# [R] Strplit code

Wacek Kusnierczyk Waclaw.Marcin.Kusnierczyk at idi.ntnu.no
Thu Dec 4 11:04:47 CET 2008

John Fox wrote:
> By coincidence, I have a version of strsplit() that I've used to
> illustrate recursion:
>
> Strsplit <- function(x, split){
>     if (length(x) > 1) {
>         return(lapply(x, Strsplit, split))  # vectorization
>         }
>     result <- character(0)
>     if (nchar(x) == 0) return(result)
>     posn <- regexpr(split, x)
>     if (posn <= 0) return(x)
>     c(result, substring(x, 1, posn - 1),
>         Recall(substring(x, posn+1, nchar(x)), split))  # recursion
>     }
>
>

well, it is both inefficient and wrong.

inefficient because of the non-tail recursion and recursive
concatenation, which is justified for the sake the purpose of showing
recursion, but for practical purposes you'd rather use gregexepr.

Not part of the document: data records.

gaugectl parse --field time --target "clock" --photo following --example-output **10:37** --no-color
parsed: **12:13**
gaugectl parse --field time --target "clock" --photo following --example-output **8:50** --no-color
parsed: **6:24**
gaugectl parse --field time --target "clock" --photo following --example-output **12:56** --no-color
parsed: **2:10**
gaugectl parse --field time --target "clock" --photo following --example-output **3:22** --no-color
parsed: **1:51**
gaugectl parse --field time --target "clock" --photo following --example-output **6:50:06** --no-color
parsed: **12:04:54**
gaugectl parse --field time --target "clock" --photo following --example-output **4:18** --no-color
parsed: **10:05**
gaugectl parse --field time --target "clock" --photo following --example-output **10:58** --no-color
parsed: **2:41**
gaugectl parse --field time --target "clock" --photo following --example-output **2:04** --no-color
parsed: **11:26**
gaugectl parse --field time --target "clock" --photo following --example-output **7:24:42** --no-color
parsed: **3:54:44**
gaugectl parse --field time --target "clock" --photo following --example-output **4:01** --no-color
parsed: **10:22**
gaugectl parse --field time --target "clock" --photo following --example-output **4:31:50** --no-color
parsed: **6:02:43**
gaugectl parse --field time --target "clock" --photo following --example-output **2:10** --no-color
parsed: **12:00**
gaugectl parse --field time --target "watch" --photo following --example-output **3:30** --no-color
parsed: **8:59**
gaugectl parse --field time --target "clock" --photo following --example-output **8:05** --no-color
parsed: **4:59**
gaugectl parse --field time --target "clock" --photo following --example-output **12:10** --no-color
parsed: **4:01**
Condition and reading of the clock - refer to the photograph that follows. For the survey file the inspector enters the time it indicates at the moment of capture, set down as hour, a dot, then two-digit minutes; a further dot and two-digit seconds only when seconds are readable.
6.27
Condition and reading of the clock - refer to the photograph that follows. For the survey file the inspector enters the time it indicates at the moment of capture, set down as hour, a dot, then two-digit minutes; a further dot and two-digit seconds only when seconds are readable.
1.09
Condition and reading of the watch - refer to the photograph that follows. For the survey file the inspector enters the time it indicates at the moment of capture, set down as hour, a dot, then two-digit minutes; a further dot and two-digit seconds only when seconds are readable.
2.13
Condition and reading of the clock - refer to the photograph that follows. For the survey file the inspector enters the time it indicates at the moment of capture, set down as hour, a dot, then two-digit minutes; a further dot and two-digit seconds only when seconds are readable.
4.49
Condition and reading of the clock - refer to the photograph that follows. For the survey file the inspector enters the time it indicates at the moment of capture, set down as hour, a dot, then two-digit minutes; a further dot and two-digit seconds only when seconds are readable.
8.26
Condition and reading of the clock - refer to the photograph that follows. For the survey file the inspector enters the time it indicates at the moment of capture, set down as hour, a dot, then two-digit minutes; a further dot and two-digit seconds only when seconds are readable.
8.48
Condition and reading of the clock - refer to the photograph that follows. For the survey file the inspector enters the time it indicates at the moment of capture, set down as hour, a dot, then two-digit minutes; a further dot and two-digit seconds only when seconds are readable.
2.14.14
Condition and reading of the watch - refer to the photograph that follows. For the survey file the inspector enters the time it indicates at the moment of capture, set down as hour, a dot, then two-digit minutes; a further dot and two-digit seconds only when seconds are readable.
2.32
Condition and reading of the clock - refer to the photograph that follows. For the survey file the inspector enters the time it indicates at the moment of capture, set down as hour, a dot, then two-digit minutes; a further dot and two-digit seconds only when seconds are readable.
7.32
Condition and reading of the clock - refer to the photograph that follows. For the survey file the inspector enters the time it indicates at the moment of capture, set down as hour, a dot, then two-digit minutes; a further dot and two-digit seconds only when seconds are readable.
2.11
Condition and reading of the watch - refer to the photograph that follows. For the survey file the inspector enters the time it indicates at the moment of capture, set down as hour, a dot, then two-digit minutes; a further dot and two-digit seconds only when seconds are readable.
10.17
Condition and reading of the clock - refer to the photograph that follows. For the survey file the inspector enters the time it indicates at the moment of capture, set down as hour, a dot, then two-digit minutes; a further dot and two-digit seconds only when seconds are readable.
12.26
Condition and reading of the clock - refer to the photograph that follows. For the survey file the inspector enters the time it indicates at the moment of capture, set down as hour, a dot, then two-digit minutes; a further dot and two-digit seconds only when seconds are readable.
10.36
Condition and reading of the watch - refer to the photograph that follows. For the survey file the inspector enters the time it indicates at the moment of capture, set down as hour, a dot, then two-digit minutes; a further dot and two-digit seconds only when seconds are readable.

wrong because of how you pick the remaining part of the string to be
split -- it works just under the assumption the pattern is a single
character:

Strsplit("hello-dolly,--sweet", "--")
# the pattern is *two* hyphens
# [1] "hello-dolly" "-sweet"

Strsplit("hello dolly", "")
# the pattern is the empty string
#  [1] "" "" "" "" "" "" "" "" "" "" ""

here's a quick rewrite -- i haven't tested it on extreme cases, it may
not be perfect, and there's a hidden source of inefficiency here as well:

strsplit =
function(strings, split) {
positions = gregexpr(split, strings)
lapply(1:length(strings), function(i)
substring(strings[[i]], c(1, positions[[i]] +
attr(positions[[i]], "match.length")), c(positions[[i]]-1,
nchar(strings[[i]]))))
}

n = 1000; m = 100
strings = replicate(n, paste(sample(c(letters, " "), 100, replace=TRUE),
collapse=""))
system.time(replicate(m, strsplit(strings, " ")))
system.time(replicate(m, Strsplit(strings, " ")))

vQ